* PROVIDED PASSAGE:
════

Synopsis
Storms and other severe weather events can cause both public health and economic problems for communities and municipalities. Many severe events can result in fatalities, injuries, and property damage, and preventing such outcomes to the extent possible is a key concern.
This project involves exploring the U.S. National Oceanic and Atmospheric Administration's (NOAA) storm database. This database tracks characteristics of major storms and weather events in the United States, including when and where they occur, as well as estimates of any fatalities, injuries, and property damage.
My assessment
Tornadoes are by far the worst weather event for property damaage and personal health (both fatalities and injuries). Crops are most affected by water-related events (floods, hurricanes, and hail). Interestingly, there is a very large seperation between tornadoes and all other events when looking at fatalaties, injuries and property damage. There is a clear separation when examining the events on the whole.
Background information
Data
for this assignment
National Weather Service Storm Data Documentation
National Climatic Data Center Storm Events FAQ
Assignment
The basic goal of this assignment is to explore the NOAA Storm Database and answer some basic questions about severe weather events. You must use the database to answer the questions below and show the code for your entire analysis. Your analysis can consist of tables, figures, or other summaries. You may use any R package you want to support your analysis.
Data Downloading/Fetching
file_loc <- "https://d396qusza40orc.cloudfront.net/repdata%2Fdata%2F
StormData.csv.bz2"
#download file if we don't have it already
if (!file.exists("StormData.csv.bz2")) {
download.file(file_loc, destfile="StormData.csv.bz2")
message("StormData.csv.bz2 has been downloaded!")
} else message("File already downloaded!")
## File already downloaded!

════

* EXCERPTED RECORDS:
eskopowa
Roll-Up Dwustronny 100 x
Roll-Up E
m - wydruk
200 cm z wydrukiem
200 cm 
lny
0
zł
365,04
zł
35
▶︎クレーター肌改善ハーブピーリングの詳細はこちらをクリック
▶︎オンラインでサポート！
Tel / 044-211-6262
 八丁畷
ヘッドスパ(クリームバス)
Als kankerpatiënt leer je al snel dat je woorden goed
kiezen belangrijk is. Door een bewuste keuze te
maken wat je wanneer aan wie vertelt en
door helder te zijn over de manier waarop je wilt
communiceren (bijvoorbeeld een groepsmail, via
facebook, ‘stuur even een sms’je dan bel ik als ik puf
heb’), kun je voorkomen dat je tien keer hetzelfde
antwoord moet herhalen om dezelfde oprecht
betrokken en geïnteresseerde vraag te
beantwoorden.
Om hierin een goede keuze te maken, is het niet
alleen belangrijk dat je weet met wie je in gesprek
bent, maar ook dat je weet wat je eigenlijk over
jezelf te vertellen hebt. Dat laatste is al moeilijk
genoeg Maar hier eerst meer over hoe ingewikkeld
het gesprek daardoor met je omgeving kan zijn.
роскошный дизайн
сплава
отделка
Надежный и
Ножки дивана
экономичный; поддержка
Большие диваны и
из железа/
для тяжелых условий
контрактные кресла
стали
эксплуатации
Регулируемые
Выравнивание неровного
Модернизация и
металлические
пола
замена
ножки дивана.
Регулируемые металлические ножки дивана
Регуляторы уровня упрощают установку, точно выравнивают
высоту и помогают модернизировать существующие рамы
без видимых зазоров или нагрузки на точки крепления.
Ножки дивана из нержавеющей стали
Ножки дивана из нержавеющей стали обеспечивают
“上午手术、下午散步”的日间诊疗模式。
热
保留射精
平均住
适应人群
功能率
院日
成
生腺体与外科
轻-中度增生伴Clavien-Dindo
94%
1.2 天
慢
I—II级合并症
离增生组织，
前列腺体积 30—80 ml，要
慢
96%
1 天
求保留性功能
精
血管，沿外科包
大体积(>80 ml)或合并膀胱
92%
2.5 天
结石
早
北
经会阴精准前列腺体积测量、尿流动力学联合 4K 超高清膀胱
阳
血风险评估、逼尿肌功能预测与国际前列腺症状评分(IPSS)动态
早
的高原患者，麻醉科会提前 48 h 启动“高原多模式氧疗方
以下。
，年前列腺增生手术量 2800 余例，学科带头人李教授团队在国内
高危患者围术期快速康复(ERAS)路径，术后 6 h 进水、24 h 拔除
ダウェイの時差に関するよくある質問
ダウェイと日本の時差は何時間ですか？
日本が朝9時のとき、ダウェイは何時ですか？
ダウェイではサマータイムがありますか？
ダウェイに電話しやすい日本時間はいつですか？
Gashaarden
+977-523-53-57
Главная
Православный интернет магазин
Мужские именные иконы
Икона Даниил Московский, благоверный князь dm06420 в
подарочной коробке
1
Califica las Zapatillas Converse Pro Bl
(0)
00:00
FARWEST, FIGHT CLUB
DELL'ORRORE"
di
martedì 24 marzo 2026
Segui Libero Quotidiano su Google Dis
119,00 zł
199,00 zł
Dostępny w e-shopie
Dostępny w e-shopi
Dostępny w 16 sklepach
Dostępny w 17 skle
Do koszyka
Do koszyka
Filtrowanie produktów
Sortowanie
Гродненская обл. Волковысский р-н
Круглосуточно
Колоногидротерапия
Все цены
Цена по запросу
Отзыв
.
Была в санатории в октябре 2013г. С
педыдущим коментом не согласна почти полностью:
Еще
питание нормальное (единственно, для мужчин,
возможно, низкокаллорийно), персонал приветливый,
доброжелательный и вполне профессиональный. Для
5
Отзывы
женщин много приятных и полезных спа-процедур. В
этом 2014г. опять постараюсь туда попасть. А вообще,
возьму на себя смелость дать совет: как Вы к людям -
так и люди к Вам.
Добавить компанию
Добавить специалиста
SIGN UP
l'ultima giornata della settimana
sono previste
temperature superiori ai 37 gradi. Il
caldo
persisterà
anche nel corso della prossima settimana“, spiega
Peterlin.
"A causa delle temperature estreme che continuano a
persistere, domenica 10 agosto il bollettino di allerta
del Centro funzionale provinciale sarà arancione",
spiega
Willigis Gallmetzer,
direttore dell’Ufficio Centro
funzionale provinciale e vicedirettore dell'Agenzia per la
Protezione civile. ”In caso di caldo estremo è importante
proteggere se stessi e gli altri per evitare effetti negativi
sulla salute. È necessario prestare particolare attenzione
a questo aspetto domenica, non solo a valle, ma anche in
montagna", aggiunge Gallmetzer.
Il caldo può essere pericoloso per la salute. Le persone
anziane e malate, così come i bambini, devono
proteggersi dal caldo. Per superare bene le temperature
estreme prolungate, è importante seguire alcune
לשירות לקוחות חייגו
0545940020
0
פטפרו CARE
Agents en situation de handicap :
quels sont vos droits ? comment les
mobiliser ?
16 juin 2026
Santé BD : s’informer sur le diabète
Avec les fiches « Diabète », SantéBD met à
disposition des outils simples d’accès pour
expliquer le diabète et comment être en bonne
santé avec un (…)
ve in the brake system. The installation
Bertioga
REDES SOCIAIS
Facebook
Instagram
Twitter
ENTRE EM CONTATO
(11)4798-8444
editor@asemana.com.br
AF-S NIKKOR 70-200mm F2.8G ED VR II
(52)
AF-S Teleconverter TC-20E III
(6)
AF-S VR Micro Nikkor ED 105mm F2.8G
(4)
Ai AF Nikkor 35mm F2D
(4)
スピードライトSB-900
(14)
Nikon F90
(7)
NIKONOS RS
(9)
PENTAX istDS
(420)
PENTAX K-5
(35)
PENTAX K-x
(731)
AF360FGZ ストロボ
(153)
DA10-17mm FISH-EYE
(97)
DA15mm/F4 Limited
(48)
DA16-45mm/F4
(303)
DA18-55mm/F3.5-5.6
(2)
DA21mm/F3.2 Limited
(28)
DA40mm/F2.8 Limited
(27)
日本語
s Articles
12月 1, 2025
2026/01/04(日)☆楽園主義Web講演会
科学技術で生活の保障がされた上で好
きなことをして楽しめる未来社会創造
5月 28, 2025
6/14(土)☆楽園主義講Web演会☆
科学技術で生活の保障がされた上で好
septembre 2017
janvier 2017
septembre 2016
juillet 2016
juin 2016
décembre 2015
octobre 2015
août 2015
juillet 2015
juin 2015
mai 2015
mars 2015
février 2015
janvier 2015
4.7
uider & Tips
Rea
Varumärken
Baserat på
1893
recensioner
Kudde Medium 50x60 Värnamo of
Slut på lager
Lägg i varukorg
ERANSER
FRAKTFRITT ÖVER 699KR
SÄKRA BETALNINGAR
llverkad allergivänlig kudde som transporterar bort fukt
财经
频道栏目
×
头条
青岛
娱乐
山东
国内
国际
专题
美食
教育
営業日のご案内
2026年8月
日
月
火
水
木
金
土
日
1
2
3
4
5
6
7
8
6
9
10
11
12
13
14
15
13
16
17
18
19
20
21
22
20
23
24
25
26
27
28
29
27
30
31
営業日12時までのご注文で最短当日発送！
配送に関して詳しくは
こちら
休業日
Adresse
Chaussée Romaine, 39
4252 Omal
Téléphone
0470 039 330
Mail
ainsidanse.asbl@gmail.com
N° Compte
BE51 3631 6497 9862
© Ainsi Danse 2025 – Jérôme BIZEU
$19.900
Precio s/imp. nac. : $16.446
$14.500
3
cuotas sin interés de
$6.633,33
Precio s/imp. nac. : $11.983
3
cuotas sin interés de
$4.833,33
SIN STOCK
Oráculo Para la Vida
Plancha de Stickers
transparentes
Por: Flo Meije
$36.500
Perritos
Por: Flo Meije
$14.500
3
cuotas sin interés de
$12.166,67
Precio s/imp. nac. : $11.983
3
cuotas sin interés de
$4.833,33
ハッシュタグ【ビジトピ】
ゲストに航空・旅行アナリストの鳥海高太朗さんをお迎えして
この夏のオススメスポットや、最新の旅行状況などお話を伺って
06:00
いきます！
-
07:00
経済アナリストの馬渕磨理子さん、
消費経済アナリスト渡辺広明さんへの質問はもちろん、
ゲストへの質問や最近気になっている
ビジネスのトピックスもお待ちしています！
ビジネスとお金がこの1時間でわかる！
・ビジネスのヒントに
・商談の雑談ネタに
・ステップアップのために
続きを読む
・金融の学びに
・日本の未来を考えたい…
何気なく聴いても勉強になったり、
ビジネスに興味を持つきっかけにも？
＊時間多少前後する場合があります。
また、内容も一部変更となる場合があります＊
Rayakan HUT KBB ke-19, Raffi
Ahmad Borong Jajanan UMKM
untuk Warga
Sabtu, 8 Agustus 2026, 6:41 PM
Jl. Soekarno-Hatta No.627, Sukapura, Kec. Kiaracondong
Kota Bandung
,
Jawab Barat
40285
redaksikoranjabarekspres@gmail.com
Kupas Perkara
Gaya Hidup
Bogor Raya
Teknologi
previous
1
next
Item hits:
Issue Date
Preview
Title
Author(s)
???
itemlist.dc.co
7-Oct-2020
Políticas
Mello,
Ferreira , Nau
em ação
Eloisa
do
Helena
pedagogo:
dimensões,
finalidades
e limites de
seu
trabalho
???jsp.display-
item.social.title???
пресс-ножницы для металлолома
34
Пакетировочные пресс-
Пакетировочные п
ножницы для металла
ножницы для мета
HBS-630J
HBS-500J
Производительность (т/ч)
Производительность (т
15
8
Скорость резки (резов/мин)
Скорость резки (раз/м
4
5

════

* EXERCISE OBJECTIVE:
In the storm database write-up, which kind of weather events most affect crops?

* RESPONSE TO THE TASK:
Water-related events: floods, hurricanes, and hail.